Measuring health workers’ motivation composition: validation of a scale based on Self-Determination Theory in Burkina Faso
Although motivation of health workers in low- and middle-income countries (LMICs) has become a topic of increasing interest by policy makers and researchers in recent years, many aspects are not well understood to date. This is partly due to a lack of appropriate measurement instruments. This article presents evidence on the construct validity of a psychometric scale developed to measure motivation composition, i.e., the extent to which motivation of different origin within and outside of a person contributes to their overall work motivation. It is theoretically grounded in Self-Determination Theory (SDT).Methods
We conducted a cross-sectional survey of 1142 nurses in 522 government health facilities in 24 districts of Burkina Faso. We assessed the scale’s validity in a confirmatory factor analysis framework, investigating whether the scale measures what it was intended to measure (content, structural, and convergent/discriminant validity) and whether it does so equally well across health worker subgroups (measurement invariance).Results
Our results show that the scale measures a slightly modified version of the SDT continuum of motivation well.

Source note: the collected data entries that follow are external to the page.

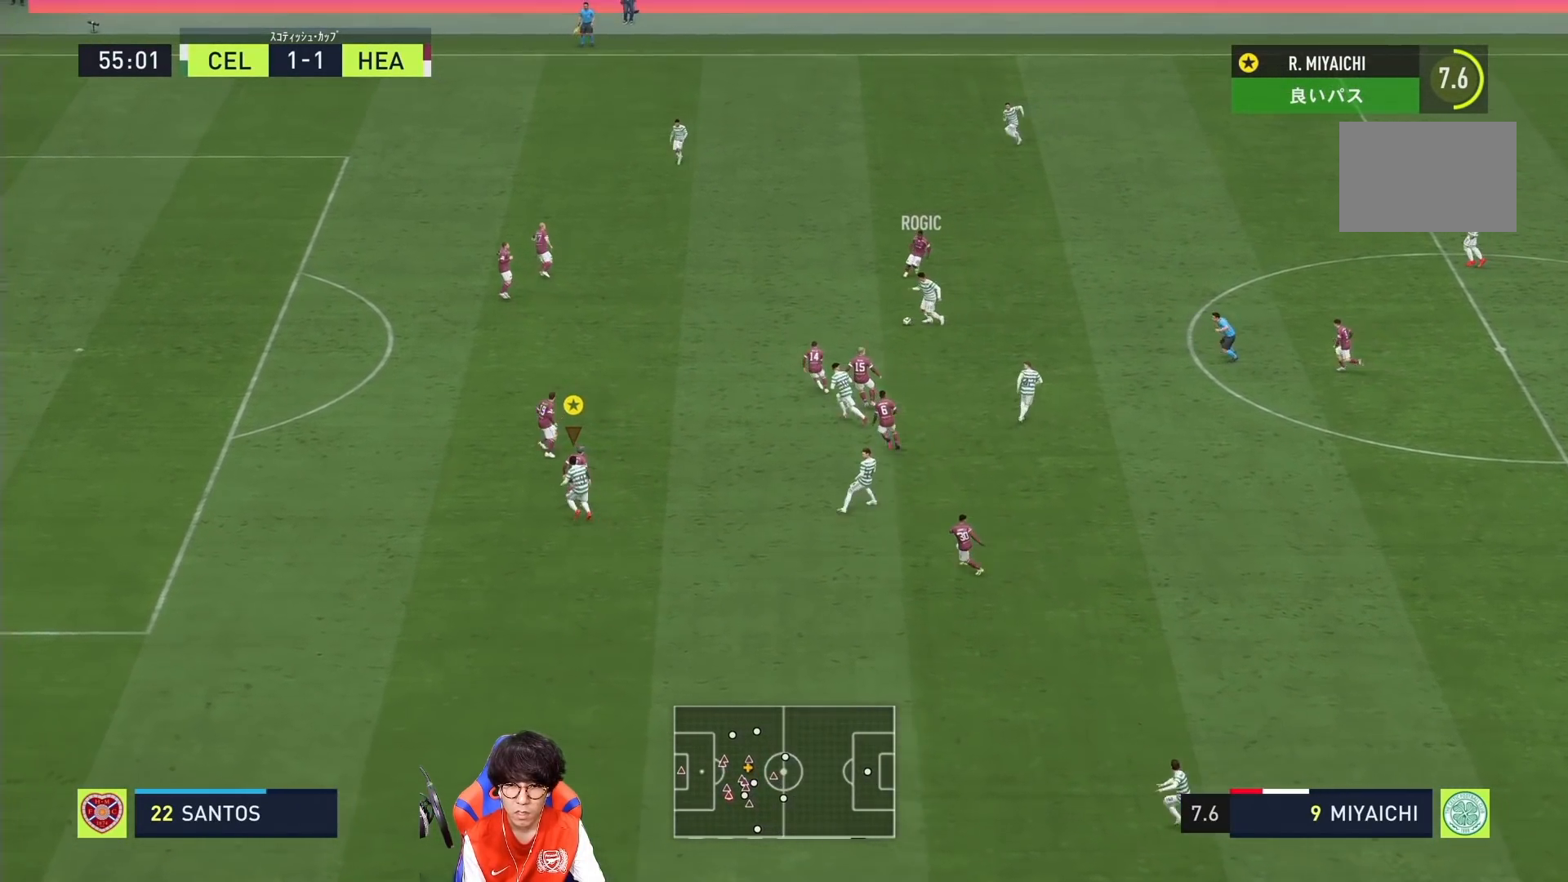
{"buttons": [], "left_stick": "left", "right_stick": "center", "events": []}
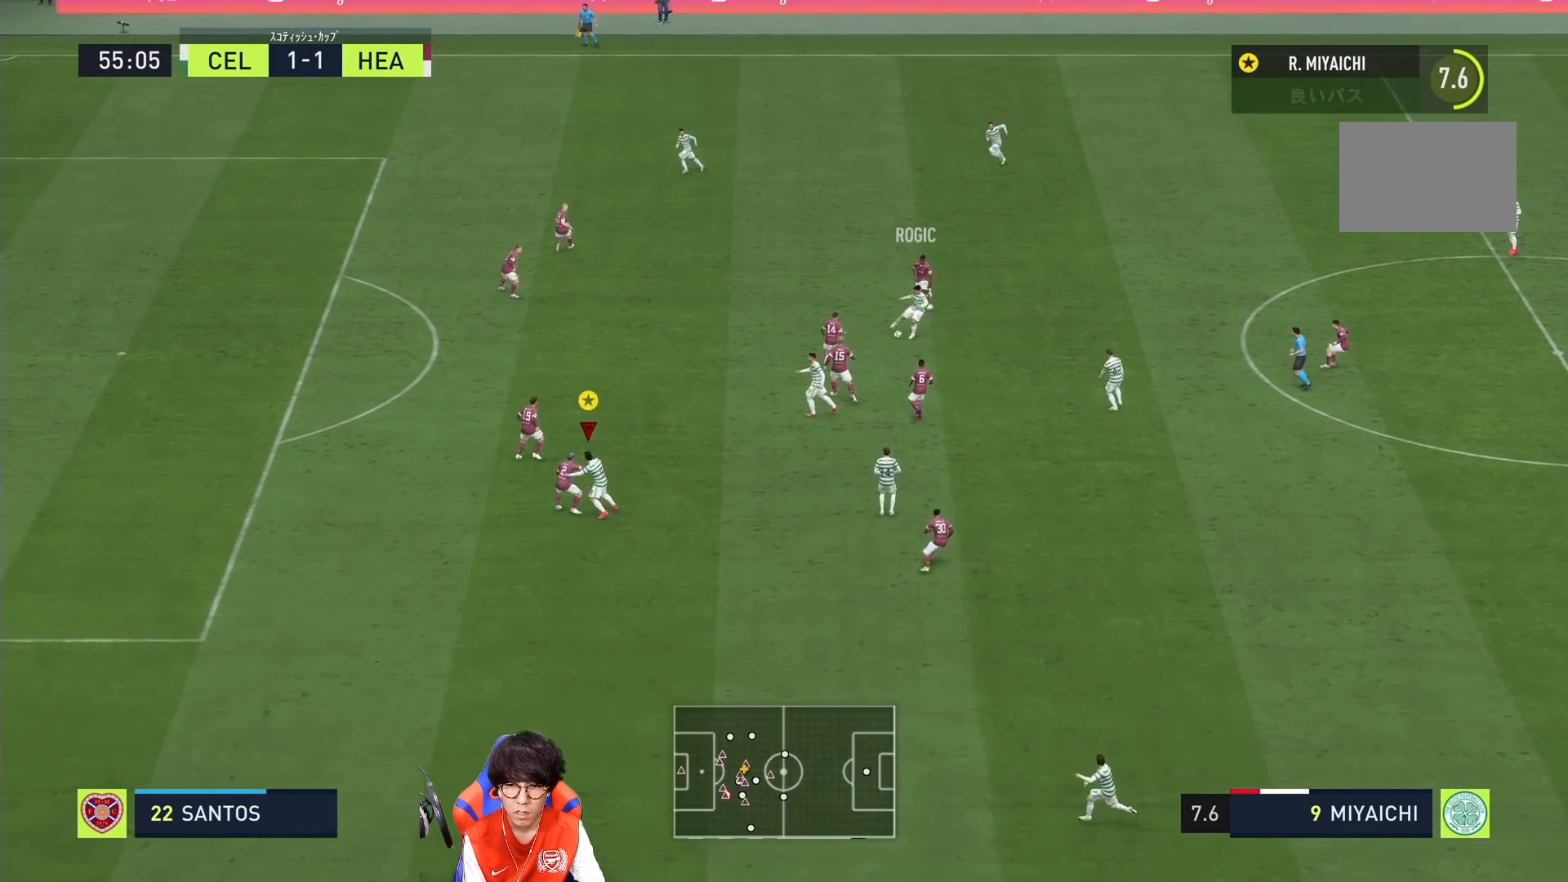
{"buttons": [], "left_stick": "down", "right_stick": "center", "events": [[483, "left_stick", "down"]]}
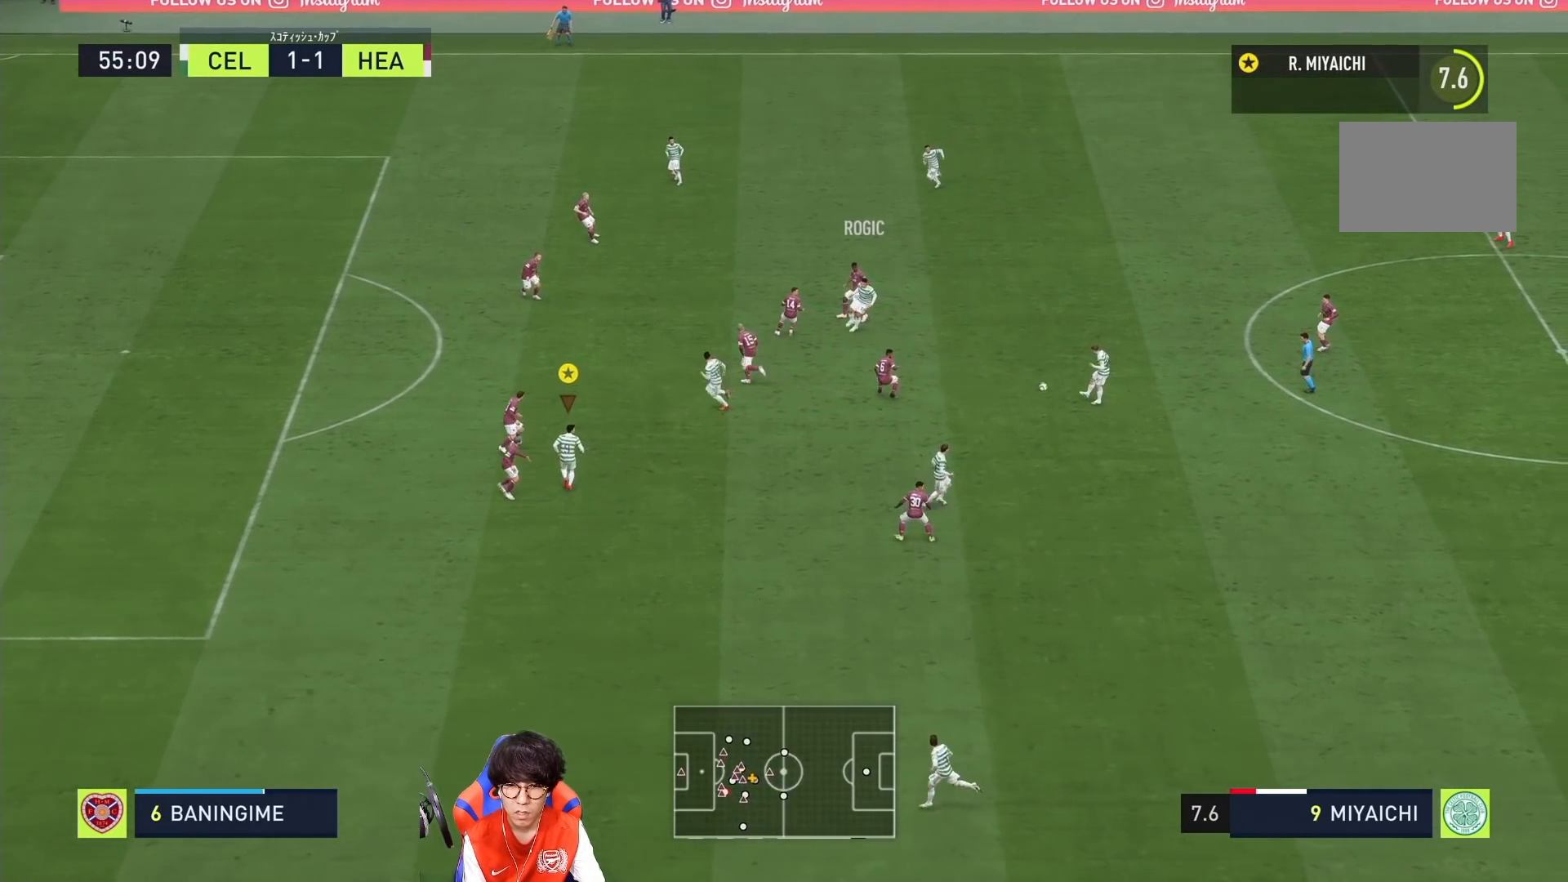
{"buttons": [], "left_stick": "down", "right_stick": "center", "events": []}
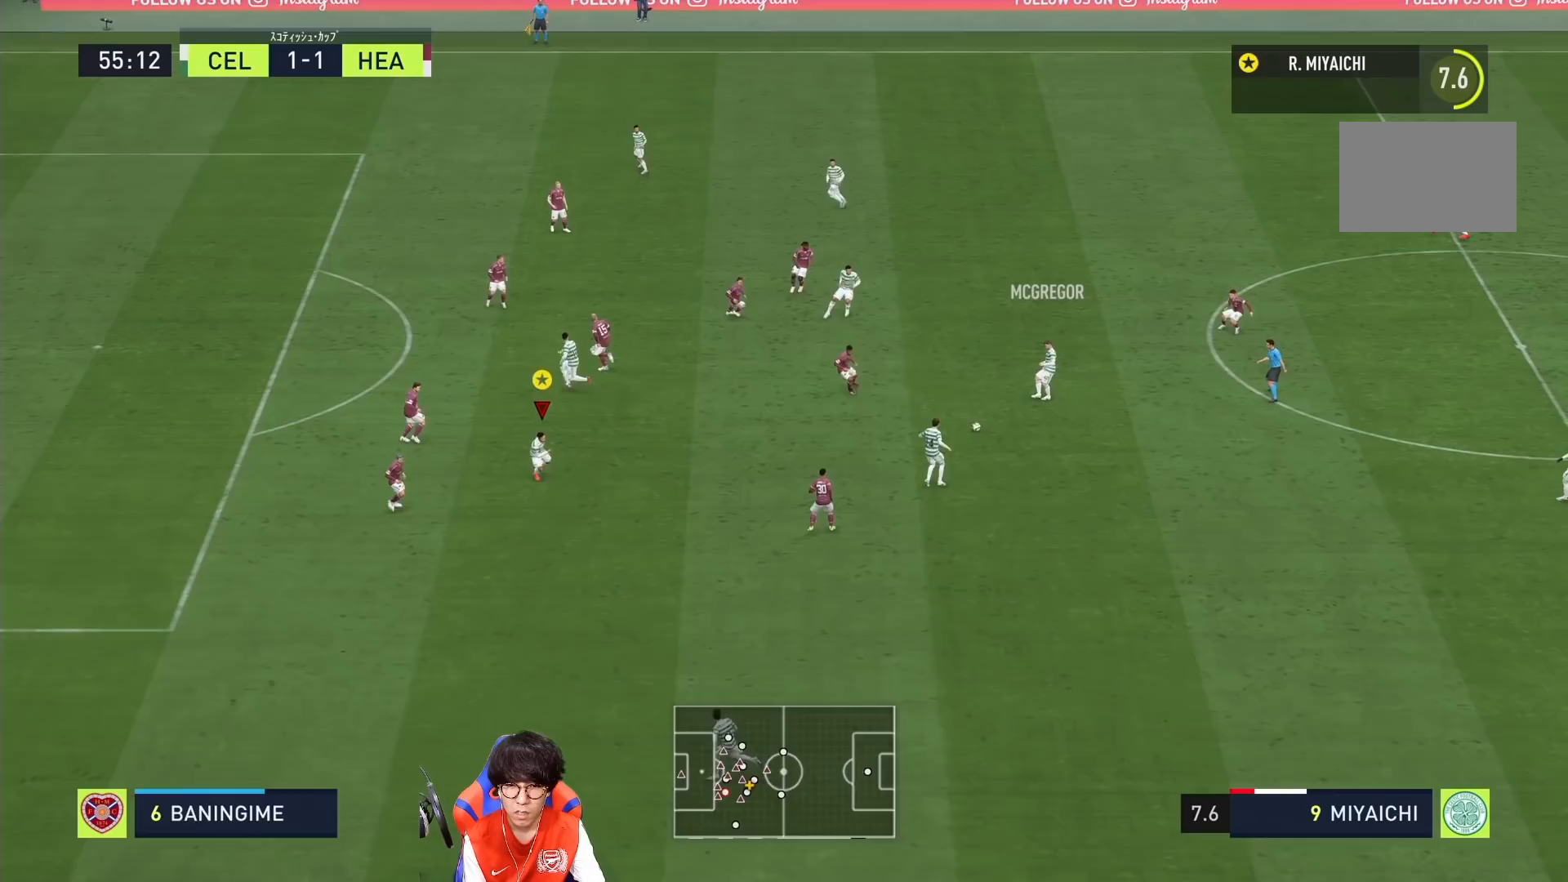
{"buttons": [], "left_stick": "down-left", "right_stick": "center"}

Measurements were overall comparable between subgroups, but results indicate that caution is warranted if a comparison of motivation scores between groups is the focus of analysis.Conclusions
The scale is a valuable addition to the repository of measurement tools for health worker motivation in LMICs. We expect it to prove useful in the quest for a more comprehensive understanding of motivation as well as of the effects and potential side effects of interventions intended to enhance motivation.